◆ **ARTICLE**
——————

## Project Background:
In chapter two, review Python lists, dicts, and comprehensions. We're now going to set them to work in a simple practical project. Finding anagrams in the dictionary of English words. As you know, two words are anagrams of each other when their letters can be rearranged to turn one word into the other. For instance, Elvis and lives are anagrams of each other. In this project, I will also introduce you to a few useful Python idioms. These are especially useful for expressive constructs that occur often in the real world and that will become a second nature to you as you get more experience with Python.

An example may be loading words from a text file into a Python list. So we are first going to see how to load an English dictionary into Python, then we are going to create a Python dict of anagrams. Last, I'm going to give you a challenge. Find a number of anagrams of each length. Let's begin.

## Project Goals:
* Load a dictionary of English words into a Python list
* Create a Python dict of anagrams, indexed by anagrammed word
* Challenge: Group dictionary words by their length and then find the total number of anagrams in each group


## Loading the Dictionary
We begin by loading a dictionary of English words into Python. To do so we open a Python notebook from the shell as we did before. And we find the location in the file system where we have our exercise files. We select the exercise file for this video. It begins as empty. This exercise file directory contains a file named "Words" that contains English words from the nineteen thirty four Webster Dictionary. We're going to use it to find our anagrams.

——————

◆ **SOURCE EXCERPT**
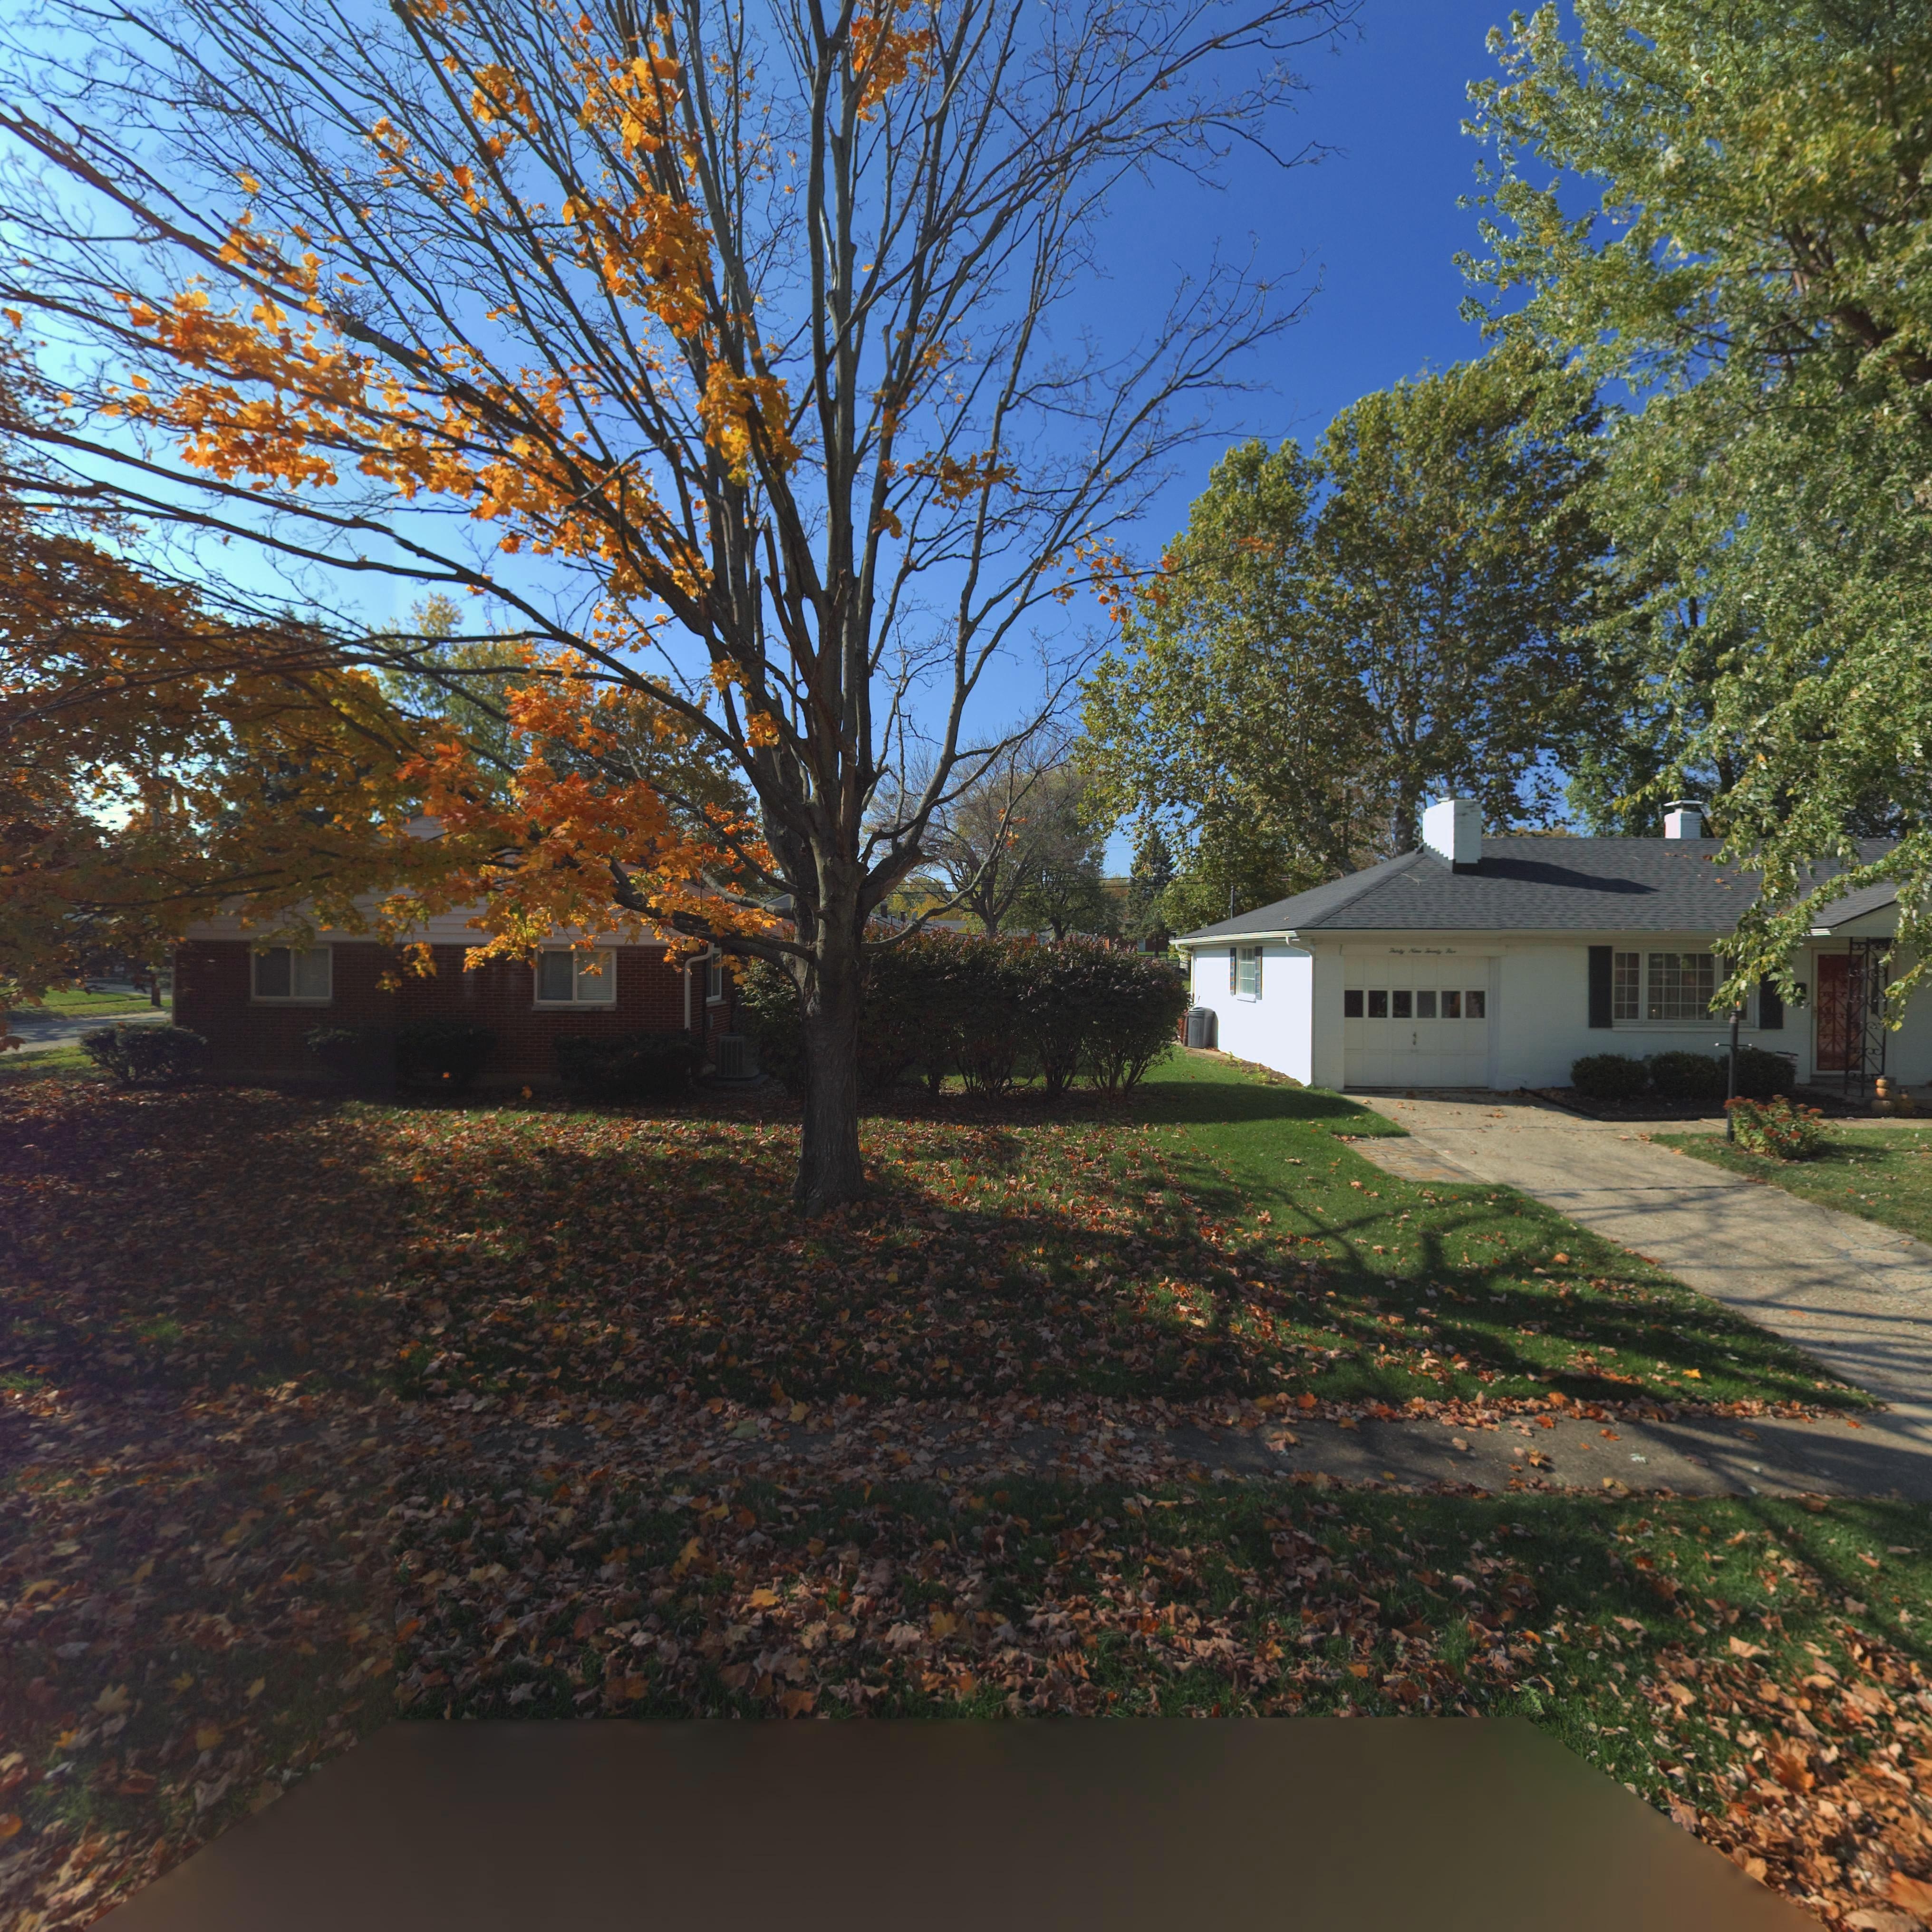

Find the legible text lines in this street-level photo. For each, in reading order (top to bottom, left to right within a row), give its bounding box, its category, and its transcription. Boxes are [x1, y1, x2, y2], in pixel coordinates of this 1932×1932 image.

[1408, 947, 1421, 954] None: Nine
[1423, 947, 1442, 954] None: Twenty
[1444, 947, 1457, 954] None: Five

——————

◆ **EXERCISE AIM**
Continue the Python lesson on finding anagrams in an English dictionary, picking up right after its last sentence.

◆ **RESULT FOR THIS TASK**
Let's start by taking a look at this file. The way you open files in Python is with the keyword open. Followed by the file name and the mode in which you're going to be accessing the file. In this case we're going to read it. Now word is a file object that can be used in many ways. For instance, we may use the method readlines which returns a list of all the lines in the file. We use the Python notebook word completion feature to go faster.

In [2]:
word = open('words','r')

In [3]:
word

<_io.TextIOWrapper name='words' mode='r' encoding='UTF-8'>

In [4]:
wordlist = word.readlines()

So let's see the first few lines using the slice annotation for lists, that we have learned in chapter 2. Here we go. How many words do we have? We can just count the elements in the list. This list that we just obtained is almost usable in our quest to study anagrams.

In [5]:
wordlist[:10]

['A\n',
 'a\n',
 'aa\n',
 'aal\n',
 'aalii\n',
 'aam\n',
 'Aani\n',
 'aardvark\n',
 'aardwolf\n',
 'Aaron\n']

In [6]:
len(wordlist)

235886

 However, we should get rid of the new line characters at the end of each string. They are shown as \n. These are not necessary for our work. We should also convert all the words to lowercase since we won't care for capitals in the context of an anagram.

In [7]:
'Aaron\n'.strip()

'Aaron'

In [8]:
'Aaron'.lower()

'aaron'

We can do both operations on a single word using string methods. Strip and lower. Say for instance we operate on Aaron ended by \n. Strip will take out the new line and lower will give us a lowercase version. So we can create the clean list of words using a handy list comprehension and chaining the methods strip and lower, on the strings.

In [9]:
wordclean = [word.strip().lower() for word in wordlist]

In [10]:
wordclean[:10]

['a',
 'a',
 'aa',
 'aal',
 'aalii',
 'aam',
 'aani',
 'aardvark',
 'aardwolf',
 'aaron']

Let's have a look at the first few. OK, this is exactly what we need. However we see now that our list has duplicates such as the letter A which appears twice in this list. One way to do so is to turn the list into a Python set which is a container that can have only one instance of any given object. And then convert back to a list. So we may create a words, wordunique = set a wordclean and then wrap that with a list constructor.

In [11]:
wordunique = list(set(wordclean))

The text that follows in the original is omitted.